=== Prompt ===
Please repeat the lines below, exactly and only, from the one that holds "sac à dos 516" through the one that holds "moved | Apfel".

=== Listed records ===

BEGIN

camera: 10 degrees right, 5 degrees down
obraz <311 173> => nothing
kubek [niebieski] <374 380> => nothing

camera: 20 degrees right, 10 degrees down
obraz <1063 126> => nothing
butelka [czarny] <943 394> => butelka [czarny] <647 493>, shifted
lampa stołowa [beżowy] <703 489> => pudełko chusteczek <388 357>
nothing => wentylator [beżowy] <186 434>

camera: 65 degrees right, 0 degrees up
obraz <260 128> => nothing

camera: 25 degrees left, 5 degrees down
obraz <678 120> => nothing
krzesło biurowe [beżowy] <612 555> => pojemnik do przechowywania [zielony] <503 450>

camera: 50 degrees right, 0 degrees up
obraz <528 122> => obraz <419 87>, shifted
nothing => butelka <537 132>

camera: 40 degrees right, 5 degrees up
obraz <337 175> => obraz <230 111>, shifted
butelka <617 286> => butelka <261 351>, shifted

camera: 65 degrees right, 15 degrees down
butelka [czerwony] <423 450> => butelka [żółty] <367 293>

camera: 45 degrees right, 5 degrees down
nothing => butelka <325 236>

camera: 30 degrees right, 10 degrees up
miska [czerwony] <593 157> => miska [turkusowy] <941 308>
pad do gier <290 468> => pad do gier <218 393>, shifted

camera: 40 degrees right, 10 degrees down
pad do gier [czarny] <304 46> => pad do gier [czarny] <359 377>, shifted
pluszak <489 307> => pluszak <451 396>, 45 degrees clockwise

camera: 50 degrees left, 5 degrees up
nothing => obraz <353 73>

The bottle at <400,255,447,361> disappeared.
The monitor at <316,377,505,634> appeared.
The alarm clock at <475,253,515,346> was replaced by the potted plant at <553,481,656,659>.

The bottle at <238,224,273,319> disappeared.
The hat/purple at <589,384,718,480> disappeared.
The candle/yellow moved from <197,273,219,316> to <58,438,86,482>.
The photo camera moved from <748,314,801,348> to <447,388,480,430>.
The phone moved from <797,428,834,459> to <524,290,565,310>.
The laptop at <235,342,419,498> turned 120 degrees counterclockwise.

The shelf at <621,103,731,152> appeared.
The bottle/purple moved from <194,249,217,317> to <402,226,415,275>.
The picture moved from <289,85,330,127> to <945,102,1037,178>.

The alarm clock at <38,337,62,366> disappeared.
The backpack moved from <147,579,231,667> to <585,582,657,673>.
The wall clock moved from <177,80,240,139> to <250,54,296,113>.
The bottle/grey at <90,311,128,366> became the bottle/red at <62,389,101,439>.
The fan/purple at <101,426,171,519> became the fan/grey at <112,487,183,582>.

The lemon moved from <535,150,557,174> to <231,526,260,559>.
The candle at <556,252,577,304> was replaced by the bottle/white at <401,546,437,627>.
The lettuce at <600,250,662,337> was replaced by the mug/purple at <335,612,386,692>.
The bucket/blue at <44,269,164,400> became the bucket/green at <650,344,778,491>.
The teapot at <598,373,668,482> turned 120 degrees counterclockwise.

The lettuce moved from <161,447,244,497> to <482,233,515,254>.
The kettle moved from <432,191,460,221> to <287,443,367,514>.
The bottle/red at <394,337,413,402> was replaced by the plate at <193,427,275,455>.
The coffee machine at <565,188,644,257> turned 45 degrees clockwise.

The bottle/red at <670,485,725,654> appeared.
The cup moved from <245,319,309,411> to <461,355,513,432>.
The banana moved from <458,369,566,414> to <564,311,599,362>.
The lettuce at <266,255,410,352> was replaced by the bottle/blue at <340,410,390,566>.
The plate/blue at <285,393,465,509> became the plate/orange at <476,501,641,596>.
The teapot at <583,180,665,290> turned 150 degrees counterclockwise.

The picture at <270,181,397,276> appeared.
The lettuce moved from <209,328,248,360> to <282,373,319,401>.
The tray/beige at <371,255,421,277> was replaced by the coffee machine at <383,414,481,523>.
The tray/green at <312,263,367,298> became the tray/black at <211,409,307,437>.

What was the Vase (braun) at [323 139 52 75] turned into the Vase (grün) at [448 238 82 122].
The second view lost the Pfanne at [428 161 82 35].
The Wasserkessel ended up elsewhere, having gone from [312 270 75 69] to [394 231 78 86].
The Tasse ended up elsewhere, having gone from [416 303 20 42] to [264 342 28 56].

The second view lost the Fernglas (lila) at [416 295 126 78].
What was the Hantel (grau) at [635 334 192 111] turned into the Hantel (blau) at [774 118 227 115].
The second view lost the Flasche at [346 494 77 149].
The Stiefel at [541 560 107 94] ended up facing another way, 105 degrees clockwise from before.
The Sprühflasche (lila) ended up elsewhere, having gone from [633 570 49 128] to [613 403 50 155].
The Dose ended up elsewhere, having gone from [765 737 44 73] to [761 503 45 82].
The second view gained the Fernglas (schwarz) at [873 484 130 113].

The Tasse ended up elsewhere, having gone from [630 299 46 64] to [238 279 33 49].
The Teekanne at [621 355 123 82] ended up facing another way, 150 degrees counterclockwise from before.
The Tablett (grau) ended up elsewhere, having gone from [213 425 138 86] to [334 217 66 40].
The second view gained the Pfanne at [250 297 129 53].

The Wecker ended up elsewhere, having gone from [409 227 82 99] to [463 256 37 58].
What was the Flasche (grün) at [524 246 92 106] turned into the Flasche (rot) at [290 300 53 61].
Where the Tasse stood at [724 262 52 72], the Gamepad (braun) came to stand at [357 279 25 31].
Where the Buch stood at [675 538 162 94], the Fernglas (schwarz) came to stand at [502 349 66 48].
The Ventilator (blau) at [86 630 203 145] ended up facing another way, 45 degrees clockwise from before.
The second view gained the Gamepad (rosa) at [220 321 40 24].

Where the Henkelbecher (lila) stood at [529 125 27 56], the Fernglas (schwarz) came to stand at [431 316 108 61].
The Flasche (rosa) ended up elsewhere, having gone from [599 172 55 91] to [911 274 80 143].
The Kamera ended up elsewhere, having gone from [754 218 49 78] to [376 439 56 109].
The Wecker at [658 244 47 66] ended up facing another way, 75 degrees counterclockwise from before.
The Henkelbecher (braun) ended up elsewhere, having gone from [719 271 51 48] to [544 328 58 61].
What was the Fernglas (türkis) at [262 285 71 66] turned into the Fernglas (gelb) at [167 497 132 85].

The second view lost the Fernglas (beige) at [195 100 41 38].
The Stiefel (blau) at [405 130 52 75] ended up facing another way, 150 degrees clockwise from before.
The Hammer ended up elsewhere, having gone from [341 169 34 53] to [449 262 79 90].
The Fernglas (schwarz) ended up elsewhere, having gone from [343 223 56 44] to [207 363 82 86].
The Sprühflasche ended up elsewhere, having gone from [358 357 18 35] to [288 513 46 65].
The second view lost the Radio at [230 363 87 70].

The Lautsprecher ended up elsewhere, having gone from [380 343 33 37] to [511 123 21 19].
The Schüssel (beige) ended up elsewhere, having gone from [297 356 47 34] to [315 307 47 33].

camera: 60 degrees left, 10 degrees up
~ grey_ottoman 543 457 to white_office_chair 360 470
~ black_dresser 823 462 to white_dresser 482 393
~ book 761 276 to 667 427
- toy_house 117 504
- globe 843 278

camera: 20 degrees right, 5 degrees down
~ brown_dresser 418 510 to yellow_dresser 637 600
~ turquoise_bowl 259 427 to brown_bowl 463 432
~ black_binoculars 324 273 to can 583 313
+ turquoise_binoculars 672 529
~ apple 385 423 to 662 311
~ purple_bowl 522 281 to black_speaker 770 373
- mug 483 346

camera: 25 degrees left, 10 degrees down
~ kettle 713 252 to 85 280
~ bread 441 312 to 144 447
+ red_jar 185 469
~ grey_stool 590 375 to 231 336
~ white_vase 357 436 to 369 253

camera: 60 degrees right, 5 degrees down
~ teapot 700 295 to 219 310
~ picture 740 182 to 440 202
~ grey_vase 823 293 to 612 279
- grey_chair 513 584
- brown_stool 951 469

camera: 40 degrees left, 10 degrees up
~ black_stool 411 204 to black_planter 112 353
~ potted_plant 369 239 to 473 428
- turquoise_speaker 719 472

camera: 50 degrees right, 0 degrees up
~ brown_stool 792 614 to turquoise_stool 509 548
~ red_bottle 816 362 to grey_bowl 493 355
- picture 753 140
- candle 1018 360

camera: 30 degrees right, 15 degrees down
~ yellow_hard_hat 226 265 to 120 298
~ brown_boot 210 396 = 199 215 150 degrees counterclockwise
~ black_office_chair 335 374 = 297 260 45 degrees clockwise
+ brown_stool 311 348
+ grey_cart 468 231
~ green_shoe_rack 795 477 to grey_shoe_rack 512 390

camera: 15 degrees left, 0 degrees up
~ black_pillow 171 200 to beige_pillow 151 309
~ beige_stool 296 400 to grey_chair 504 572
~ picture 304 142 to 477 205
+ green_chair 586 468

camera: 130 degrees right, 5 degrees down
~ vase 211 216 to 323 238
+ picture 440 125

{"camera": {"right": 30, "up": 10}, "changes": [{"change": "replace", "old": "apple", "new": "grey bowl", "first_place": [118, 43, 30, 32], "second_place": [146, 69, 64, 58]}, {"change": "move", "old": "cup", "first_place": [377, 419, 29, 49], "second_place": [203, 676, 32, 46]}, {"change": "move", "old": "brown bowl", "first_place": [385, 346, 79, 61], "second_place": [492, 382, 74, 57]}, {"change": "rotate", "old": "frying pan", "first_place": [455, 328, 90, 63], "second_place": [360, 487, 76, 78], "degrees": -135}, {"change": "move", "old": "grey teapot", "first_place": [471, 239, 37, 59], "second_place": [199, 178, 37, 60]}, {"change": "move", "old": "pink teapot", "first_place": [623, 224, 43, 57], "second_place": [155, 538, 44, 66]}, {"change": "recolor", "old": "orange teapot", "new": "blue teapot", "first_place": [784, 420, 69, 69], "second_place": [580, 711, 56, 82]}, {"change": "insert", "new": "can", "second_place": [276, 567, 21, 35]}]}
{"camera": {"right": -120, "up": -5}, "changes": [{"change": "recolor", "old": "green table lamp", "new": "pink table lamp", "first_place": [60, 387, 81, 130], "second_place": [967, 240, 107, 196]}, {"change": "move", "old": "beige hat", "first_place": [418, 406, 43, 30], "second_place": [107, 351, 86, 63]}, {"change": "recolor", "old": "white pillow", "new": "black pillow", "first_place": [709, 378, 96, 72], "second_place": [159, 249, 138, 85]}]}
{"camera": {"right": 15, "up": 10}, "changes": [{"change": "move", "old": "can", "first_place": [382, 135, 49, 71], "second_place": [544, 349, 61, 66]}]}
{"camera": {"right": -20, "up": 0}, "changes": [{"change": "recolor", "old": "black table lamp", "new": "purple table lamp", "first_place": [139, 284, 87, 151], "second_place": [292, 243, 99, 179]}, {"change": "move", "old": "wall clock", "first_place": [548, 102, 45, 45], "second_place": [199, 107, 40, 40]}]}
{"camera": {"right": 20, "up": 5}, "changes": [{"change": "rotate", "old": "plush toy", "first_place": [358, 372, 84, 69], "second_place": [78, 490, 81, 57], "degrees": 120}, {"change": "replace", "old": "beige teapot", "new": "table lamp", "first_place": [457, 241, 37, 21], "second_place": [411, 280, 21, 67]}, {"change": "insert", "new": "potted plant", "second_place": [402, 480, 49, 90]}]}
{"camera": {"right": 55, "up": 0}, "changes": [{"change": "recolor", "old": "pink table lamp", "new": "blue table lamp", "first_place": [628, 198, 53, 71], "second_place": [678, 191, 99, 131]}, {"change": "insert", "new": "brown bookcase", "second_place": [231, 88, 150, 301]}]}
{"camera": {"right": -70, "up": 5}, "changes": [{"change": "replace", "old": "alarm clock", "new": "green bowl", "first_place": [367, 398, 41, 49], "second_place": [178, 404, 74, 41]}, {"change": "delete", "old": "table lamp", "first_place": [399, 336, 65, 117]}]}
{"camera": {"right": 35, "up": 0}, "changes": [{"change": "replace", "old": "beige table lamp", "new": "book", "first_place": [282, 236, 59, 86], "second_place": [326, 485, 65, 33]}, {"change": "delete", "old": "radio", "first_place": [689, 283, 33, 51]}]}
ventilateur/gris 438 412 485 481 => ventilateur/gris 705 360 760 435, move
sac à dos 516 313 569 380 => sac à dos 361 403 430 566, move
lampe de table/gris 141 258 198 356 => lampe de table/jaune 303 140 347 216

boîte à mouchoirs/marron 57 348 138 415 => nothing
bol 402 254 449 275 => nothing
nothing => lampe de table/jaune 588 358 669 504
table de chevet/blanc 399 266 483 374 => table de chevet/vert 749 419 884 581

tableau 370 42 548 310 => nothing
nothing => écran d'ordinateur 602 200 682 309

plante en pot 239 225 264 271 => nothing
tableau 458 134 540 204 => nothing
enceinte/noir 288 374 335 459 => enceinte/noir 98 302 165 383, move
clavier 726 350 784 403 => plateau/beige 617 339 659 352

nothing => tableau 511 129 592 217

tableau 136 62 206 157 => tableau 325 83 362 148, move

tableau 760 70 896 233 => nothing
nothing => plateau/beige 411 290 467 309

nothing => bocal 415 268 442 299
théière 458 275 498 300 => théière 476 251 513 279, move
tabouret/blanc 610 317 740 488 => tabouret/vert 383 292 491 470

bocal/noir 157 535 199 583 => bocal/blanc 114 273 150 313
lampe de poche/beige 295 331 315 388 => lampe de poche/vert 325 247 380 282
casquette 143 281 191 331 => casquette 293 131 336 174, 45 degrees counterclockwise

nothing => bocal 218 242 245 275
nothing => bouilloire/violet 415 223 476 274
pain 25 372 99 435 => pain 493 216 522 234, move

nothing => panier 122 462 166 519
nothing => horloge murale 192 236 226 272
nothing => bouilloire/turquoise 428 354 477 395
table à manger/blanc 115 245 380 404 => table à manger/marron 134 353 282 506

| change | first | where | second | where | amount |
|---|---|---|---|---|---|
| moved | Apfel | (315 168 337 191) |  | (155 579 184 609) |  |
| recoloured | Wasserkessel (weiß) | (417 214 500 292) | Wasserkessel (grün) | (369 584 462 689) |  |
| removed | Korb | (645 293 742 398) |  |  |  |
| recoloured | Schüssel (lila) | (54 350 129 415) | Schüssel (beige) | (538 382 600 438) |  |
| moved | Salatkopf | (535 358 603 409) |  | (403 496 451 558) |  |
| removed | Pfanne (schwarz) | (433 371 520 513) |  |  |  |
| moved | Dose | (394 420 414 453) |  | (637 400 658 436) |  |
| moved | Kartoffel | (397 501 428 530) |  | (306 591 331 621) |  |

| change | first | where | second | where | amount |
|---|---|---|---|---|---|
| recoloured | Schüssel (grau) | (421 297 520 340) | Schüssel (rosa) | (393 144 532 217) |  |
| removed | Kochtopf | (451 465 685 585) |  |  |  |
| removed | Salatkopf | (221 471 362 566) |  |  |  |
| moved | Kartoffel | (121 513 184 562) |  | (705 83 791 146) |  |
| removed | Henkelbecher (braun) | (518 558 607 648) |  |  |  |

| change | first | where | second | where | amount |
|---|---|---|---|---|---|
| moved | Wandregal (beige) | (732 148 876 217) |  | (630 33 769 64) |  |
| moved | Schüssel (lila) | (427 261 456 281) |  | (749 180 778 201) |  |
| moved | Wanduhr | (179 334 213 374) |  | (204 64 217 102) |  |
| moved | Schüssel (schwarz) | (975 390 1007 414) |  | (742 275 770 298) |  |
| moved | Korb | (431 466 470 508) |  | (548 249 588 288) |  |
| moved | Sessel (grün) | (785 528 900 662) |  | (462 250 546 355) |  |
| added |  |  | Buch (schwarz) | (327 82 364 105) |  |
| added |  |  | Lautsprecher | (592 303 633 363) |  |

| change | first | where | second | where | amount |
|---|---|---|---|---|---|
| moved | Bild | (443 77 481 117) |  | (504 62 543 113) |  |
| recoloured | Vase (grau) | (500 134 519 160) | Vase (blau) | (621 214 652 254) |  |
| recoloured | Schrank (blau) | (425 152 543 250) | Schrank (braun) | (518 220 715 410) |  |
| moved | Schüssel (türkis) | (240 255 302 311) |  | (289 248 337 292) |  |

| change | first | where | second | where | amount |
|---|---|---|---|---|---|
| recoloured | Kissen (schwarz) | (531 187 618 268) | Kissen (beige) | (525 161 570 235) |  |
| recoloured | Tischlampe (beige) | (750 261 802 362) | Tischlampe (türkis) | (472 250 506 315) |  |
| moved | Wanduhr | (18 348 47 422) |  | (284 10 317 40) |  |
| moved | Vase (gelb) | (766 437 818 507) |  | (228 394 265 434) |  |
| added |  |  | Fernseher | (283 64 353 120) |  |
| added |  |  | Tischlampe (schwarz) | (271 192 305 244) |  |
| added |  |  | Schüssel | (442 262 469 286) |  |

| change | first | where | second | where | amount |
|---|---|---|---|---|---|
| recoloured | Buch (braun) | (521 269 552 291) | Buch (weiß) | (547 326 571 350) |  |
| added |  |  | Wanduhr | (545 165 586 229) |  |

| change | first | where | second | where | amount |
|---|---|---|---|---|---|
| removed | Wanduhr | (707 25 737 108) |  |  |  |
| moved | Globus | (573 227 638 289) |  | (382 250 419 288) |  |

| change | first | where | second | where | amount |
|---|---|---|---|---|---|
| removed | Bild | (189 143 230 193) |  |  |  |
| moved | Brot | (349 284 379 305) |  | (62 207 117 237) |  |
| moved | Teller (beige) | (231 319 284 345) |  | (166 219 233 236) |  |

END

=== Your response ===
sac à dos 516 313 569 380 => sac à dos 361 403 430 566, move
lampe de table/gris 141 258 198 356 => lampe de table/jaune 303 140 347 216

boîte à mouchoirs/marron 57 348 138 415 => nothing
bol 402 254 449 275 => nothing
nothing => lampe de table/jaune 588 358 669 504
table de chevet/blanc 399 266 483 374 => table de chevet/vert 749 419 884 581

tableau 370 42 548 310 => nothing
nothing => écran d'ordinateur 602 200 682 309

plante en pot 239 225 264 271 => nothing
tableau 458 134 540 204 => nothing
enceinte/noir 288 374 335 459 => enceinte/noir 98 302 165 383, move
clavier 726 350 784 403 => plateau/beige 617 339 659 352

nothing => tableau 511 129 592 217

tableau 136 62 206 157 => tableau 325 83 362 148, move

tableau 760 70 896 233 => nothing
nothing => plateau/beige 411 290 467 309

nothing => bocal 415 268 442 299
théière 458 275 498 300 => théière 476 251 513 279, move
tabouret/blanc 610 317 740 488 => tabouret/vert 383 292 491 470

bocal/noir 157 535 199 583 => bocal/blanc 114 273 150 313
lampe de poche/beige 295 331 315 388 => lampe de poche/vert 325 247 380 282
casquette 143 281 191 331 => casquette 293 131 336 174, 45 degrees counterclockwise

nothing => bocal 218 242 245 275
nothing => bouilloire/violet 415 223 476 274
pain 25 372 99 435 => pain 493 216 522 234, move

nothing => panier 122 462 166 519
nothing => horloge murale 192 236 226 272
nothing => bouilloire/turquoise 428 354 477 395
table à manger/blanc 115 245 380 404 => table à manger/marron 134 353 282 506

| change | first | where | second | where | amount |
|---|---|---|---|---|---|
| moved | Apfel | (315 168 337 191) |  | (155 579 184 609) |  |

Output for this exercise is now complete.